I feel their eyes following me wherever I go. I will be walking down the street, not thinking about anything in particular, and suddenly I'll get that crawly feeling on the back of my neck. I turn around, but the street is empty except for a small orange candy wrapper blowing about in the wind. I hurry home, my jacket collar pulled up to my neck to fight off the bitter chill.

It's worse when I'm alone in the house. Then I feel their eyes through the walls, and no matter what I do that feeling of being watched never fully leaves. I turn on the television, hoping that some cartoons will distract me.

Bugs Bunny is on, and I laugh as he once again makes a fool out of Elmer Fudd. But then I remember that people treat me like a fool all the time. They look down on me and call me names. Names like 'Shorty', and 'Four-eyes', and 'that freaky psycho.' But I've learned to tune out the names. Names can only hurt you if you let them. "Don't show a reaction." That's what Mother always said. "Don't show a reaction, Howard. That's what they want."

And it had worked, for a while. Until George Marriott and some of his cronies cornered me behind the gym six months ago. When I finally came to, I was in a hospital bed with two arms broken. Father told me the custodian had found me trying to crawl into the locker room. It took me forever to heal, and when I did, I went looking for George.
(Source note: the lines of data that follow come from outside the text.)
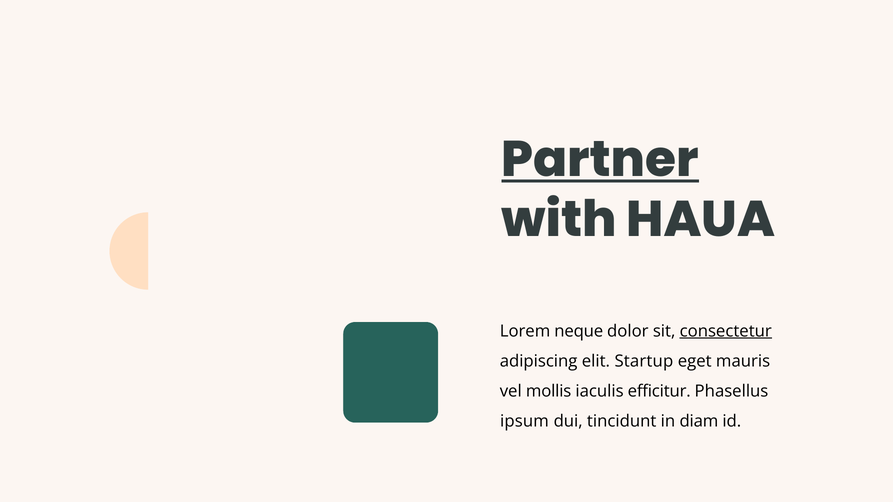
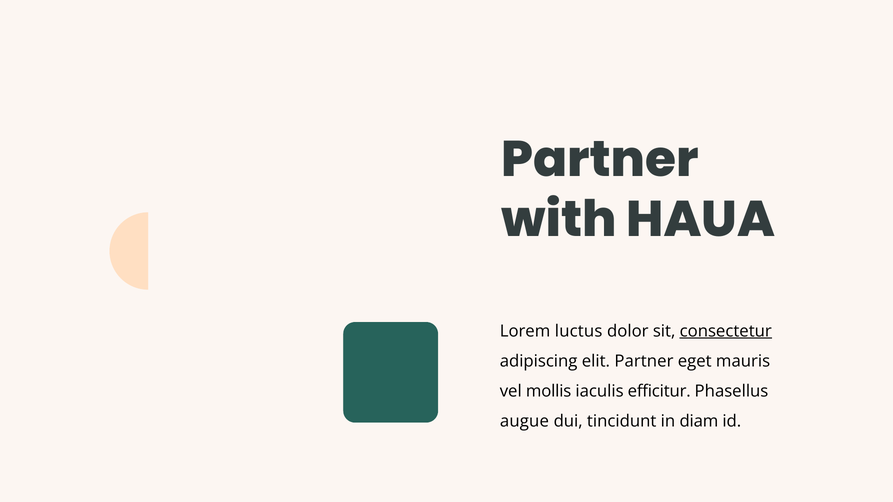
Partner at (600, 160) underline: present -> none
neque: neque -> luctus
elit Startup: Startup -> Partner
ipsum: ipsum -> augue
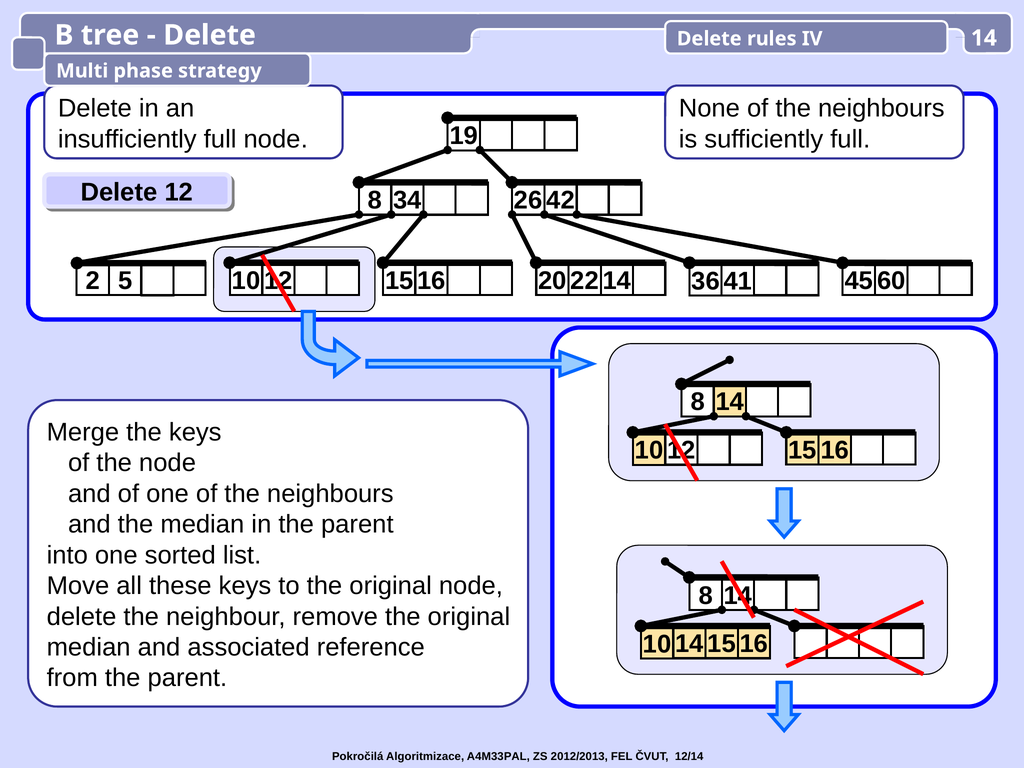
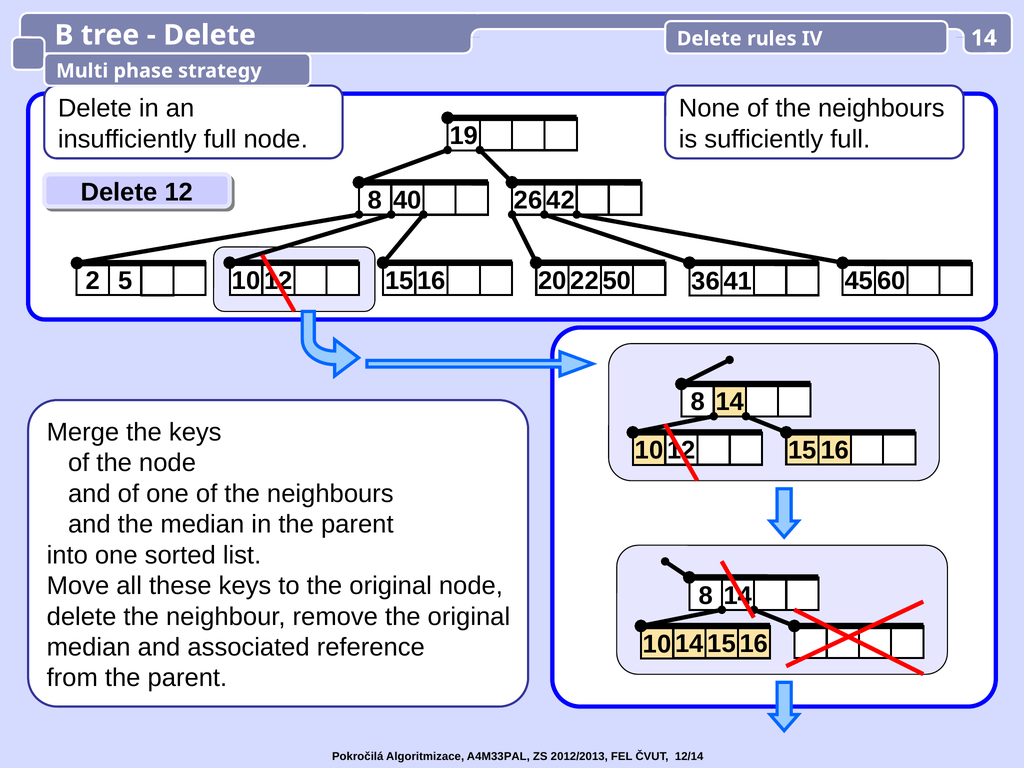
34: 34 -> 40
20 14: 14 -> 50
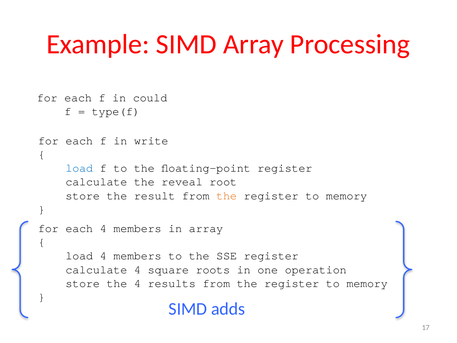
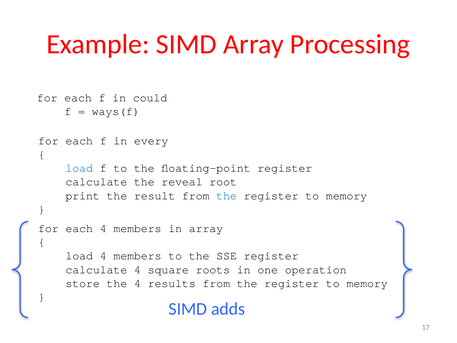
type(f: type(f -> ways(f
write: write -> every
store at (83, 195): store -> print
the at (227, 195) colour: orange -> blue
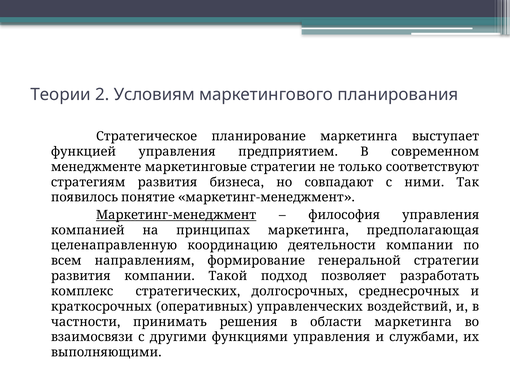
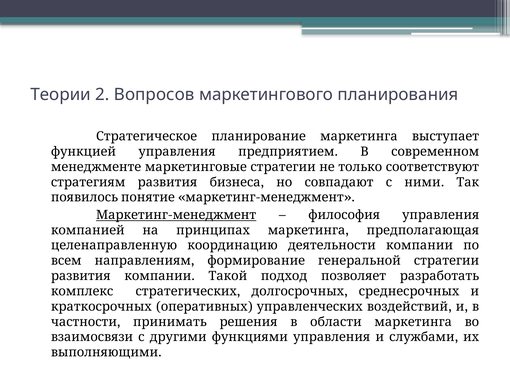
Условиям: Условиям -> Вопросов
I found him alone behind the gym, and at first he laughed at me. But when I plunged the butcher knife I'd taken from the knife rack into his jugular, he stopped laughing and made a strange gurgling sound. I laughed, twisting the knife, then yanked it out, and George fell on his face with a 'clunk' sound that made me think of Sylvester getting malleted by Tweety. He jerked a few times, then went still, and I tossed the knife in my backpack and ran to class. I didn't want to be late.

When I got home, there was a police man there. He asked me all sorts of boring questions, like when I had last seen George, where was I that morning, blah, blah, blah. I told him I didn't know anything, and he left. Father was giving me a funny look-I could tell that he didn't believe me. "What did you do, Howard?"

I grinned, then turned to face him, my eyes shining with tears. "I stood up to him, Father. He'll never hurt me again. Never, never, NEVER!" I shrieked the last 'never', and Father's eyes widened at the bloody knife in my hand.

I don't remember much after that. There was shouting, and crying, and funny sounds like a knife makes when it cuts through a melon.

Mother and Father are in the dining room. They haven't moved in a long time.

But at least no one's watching me now.